My suggestion is that when you get your first ride of the day, ask them if they are willing to do it for the day, you can't really prearrange this unless you approach drivers in advance. You will probably have a hard time because the waiting time billed is so low. The 9. an hour and $1 a mile Renaldow mentions is the gross, the driver only gets 80% of that. So I don't think you are going to get someone to wait for $7.20 an hour. If the convenience of having someone at your beck and call is worth it to you I suggest you approach the driver and offer them at least $50 above the fare, promise them that up front then they might be willing.


----------



## thehappytypist (Oct 9, 2014)

Just keep in mind the trip will auto-cancel after 4 hours and you'll have to request a new ride and have your driver accept.


----------



## Teksaz (Mar 16, 2015)

Ngxfer001 why don't you just rent a car? You can get a small car for about $30.00-$40.00 per day. I wouldn't expect one driver for the day unless you tip really well.
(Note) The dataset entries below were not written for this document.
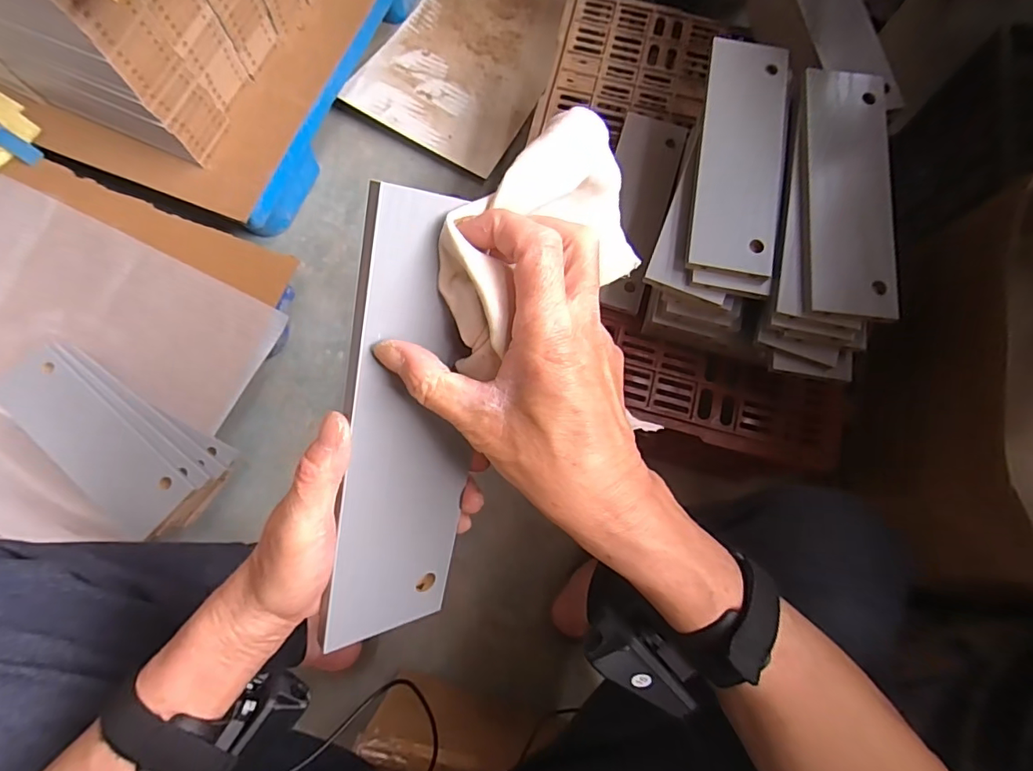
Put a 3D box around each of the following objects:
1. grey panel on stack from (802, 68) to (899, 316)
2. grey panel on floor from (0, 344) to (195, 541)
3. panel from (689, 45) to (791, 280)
[{"bbox_3d":[0.329,-0.191,0.509,0.081,0.014,0.261,3,78,5],"label":"grey panel on stack"},{"bbox_3d":[-0.500,0.068,0.605,0.259,0.018,0.100,44,91,5],"label":"grey panel on floor"},{"bbox_3d":[0.227,-0.234,0.523,0.088,0.013,0.252,12,81,-4],"label":"panel"}]

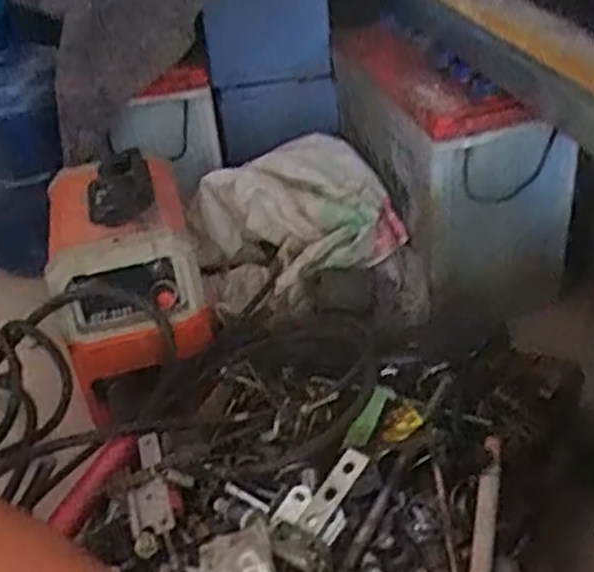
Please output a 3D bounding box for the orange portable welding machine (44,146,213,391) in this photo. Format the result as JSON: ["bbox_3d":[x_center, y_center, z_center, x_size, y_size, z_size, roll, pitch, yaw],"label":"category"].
[{"bbox_3d":[-0.192,-0.023,0.853,0.148,0.173,0.177,-14,37,-10],"label":"orange portable welding machine"}]

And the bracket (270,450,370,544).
[{"bbox_3d":[0.020,0.162,0.608,0.050,0.010,0.078,22,66,16],"label":"bracket"}]

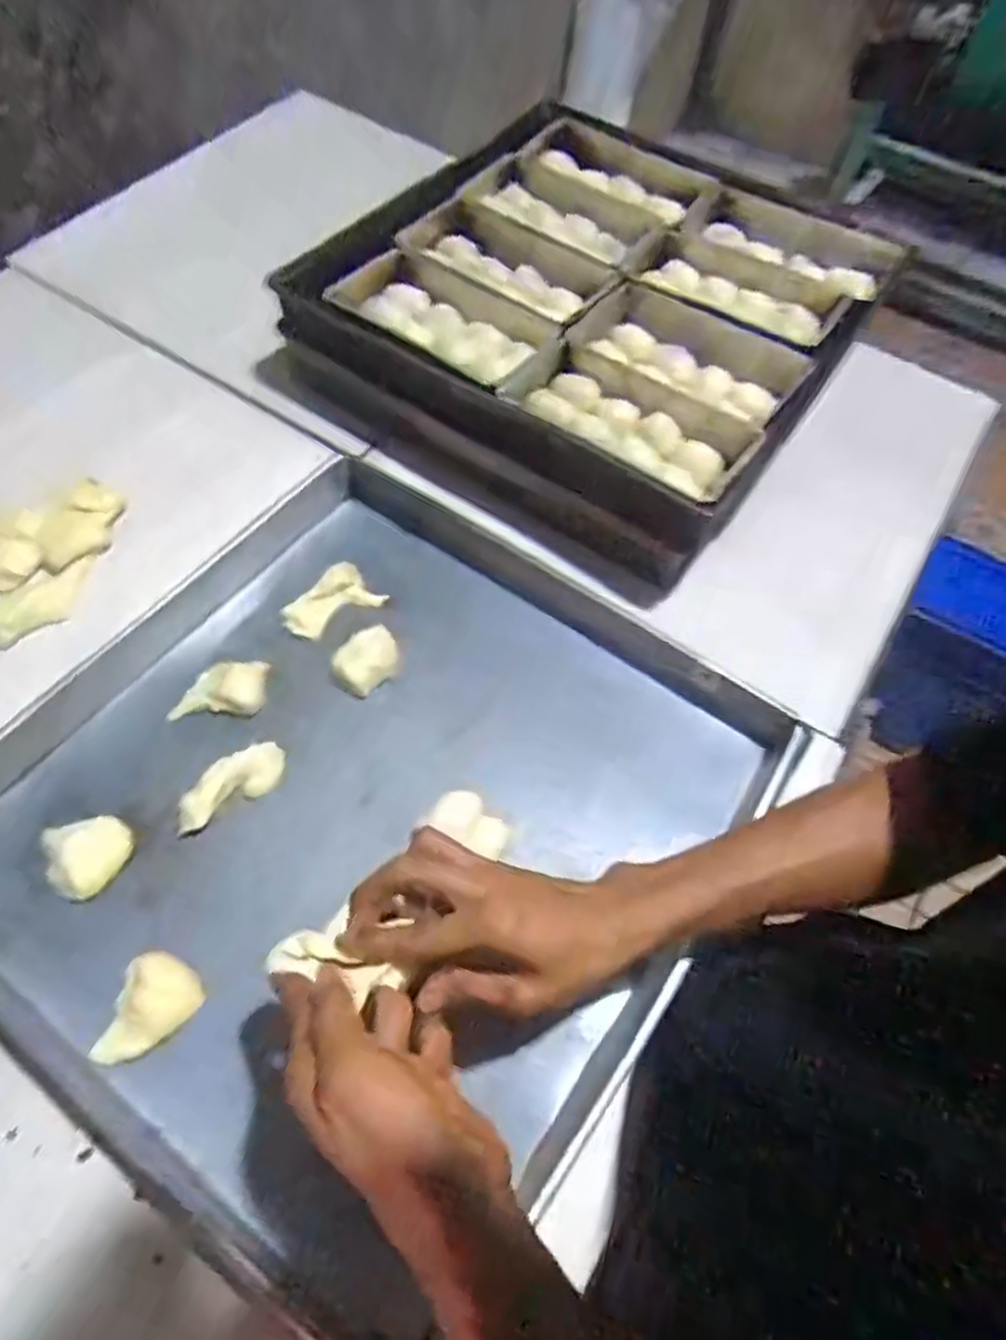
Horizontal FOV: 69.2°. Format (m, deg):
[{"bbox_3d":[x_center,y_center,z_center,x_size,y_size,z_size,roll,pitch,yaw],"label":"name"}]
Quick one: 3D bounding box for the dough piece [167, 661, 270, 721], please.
[{"bbox_3d":[-0.216,0.014,0.560,0.067,0.015,0.044,-4,60,-5],"label":"dough piece"}]

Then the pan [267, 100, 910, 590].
[{"bbox_3d":[0.088,-0.384,0.746,0.475,0.116,0.502,30,63,14],"label":"pan"}]

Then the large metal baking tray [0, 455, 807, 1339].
[{"bbox_3d":[-0.102,0.099,0.532,0.479,0.053,0.476,32,64,15],"label":"large metal baking tray"}]

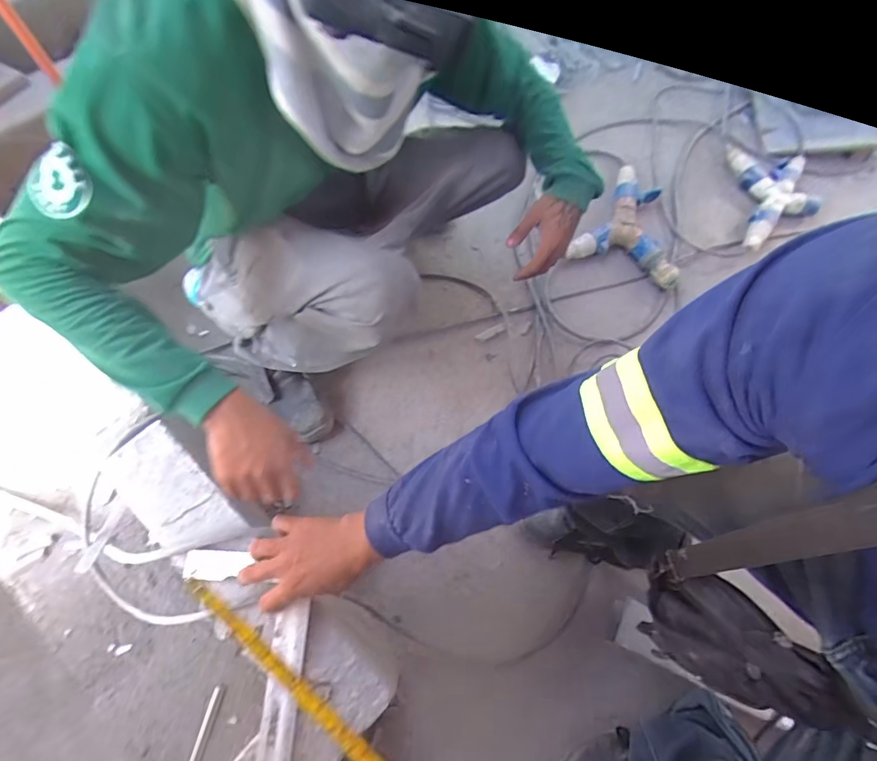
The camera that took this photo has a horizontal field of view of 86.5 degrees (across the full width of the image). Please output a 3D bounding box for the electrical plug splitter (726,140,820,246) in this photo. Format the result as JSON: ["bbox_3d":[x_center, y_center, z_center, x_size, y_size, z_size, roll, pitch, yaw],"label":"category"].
[{"bbox_3d":[0.894,-0.489,1.212,0.216,0.045,0.366,11,64,2],"label":"electrical plug splitter"}]

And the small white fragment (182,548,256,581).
[{"bbox_3d":[-0.288,0.239,0.605,0.085,0.009,0.036,3,75,1],"label":"small white fragment"}]

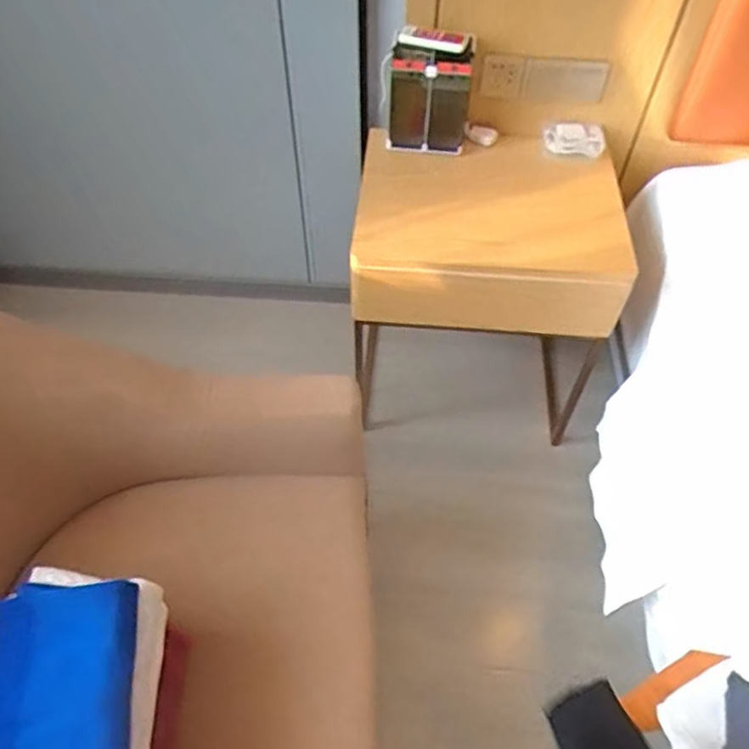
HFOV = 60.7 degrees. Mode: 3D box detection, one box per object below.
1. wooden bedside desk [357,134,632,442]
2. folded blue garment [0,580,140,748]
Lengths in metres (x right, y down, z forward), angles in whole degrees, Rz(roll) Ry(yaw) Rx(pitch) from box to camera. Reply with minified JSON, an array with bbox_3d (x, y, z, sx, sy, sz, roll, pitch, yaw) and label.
[{"bbox_3d":[0.242,-0.189,1.568,0.546,0.607,0.409,4,53,3],"label":"wooden bedside desk"},{"bbox_3d":[-0.378,0.398,0.751,0.174,0.061,0.301,-5,53,-4],"label":"folded blue garment"}]

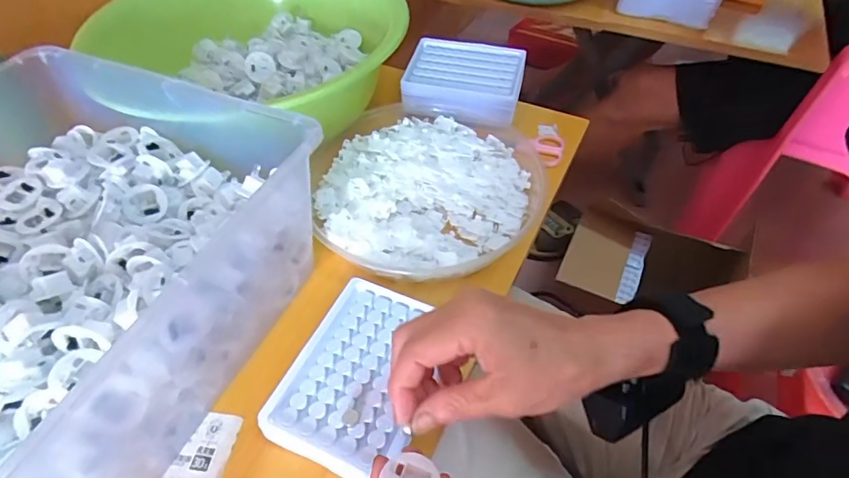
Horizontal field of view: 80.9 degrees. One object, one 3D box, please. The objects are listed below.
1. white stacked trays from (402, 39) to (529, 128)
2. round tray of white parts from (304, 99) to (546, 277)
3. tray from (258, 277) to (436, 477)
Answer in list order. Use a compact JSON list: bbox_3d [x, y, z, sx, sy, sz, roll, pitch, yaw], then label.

I guess you could end the trips and summons another Goober driver when your ready. I'm sure if Memphis is like every other market, there's no shortage of drivers.


----------



## Hondaguy7643 (Apr 18, 2015)

Just get a new Uber driver each time.

If it's insisted on having the same one all day, then do the math and pre-arrange an hourly figure to tip for waiting time. Per some of the posts above it's already known that the driver is making $7.20, after Uber's cut, per waiting hour - meaning no driving. So one could say "I'll tip you $10 per waiting hour". Give the first hour up-front, and the following tips at the end of each hour completed. If you actually get driven around during an hour, tip an extra $5 for the ride itself. So some hour's the tip would be $15 and for hours the driver just wait's they'd get $10. Of course my numbers are purely opinion and just used for example...adjust them based on personal preference and whatever the driver agrees to. That's really the only way I see it working unless a sucker driver gets reeled in to this...in which case that'd be a great deal - for you.


----------



## Simon (Jan 4, 2015)




----------



## WaywerdSon (Jun 28, 2015)

Assuming you will be in areas that are fairly traffic dense, it would be cheaper for you and not much less convenient to request a new car everytime you need it. In most areas of a city like Memphis, 10 minutes is probably your maximum wait time, so its not going to take a ton of extra time and will save you the cash you would be dropping on idle time


----------



## UberLou (May 5, 2015)

I thought it was "Walking In Memphis".........


----------



## DucatiDan (Jul 26, 2015)

Simon said:


>


This is actually a very cool and inventive movie (Collateral) shot that is apt for the topic. I would advice to get your full day tip prior to agreeing to this.
And tell Tom Cruise you're busy!


----------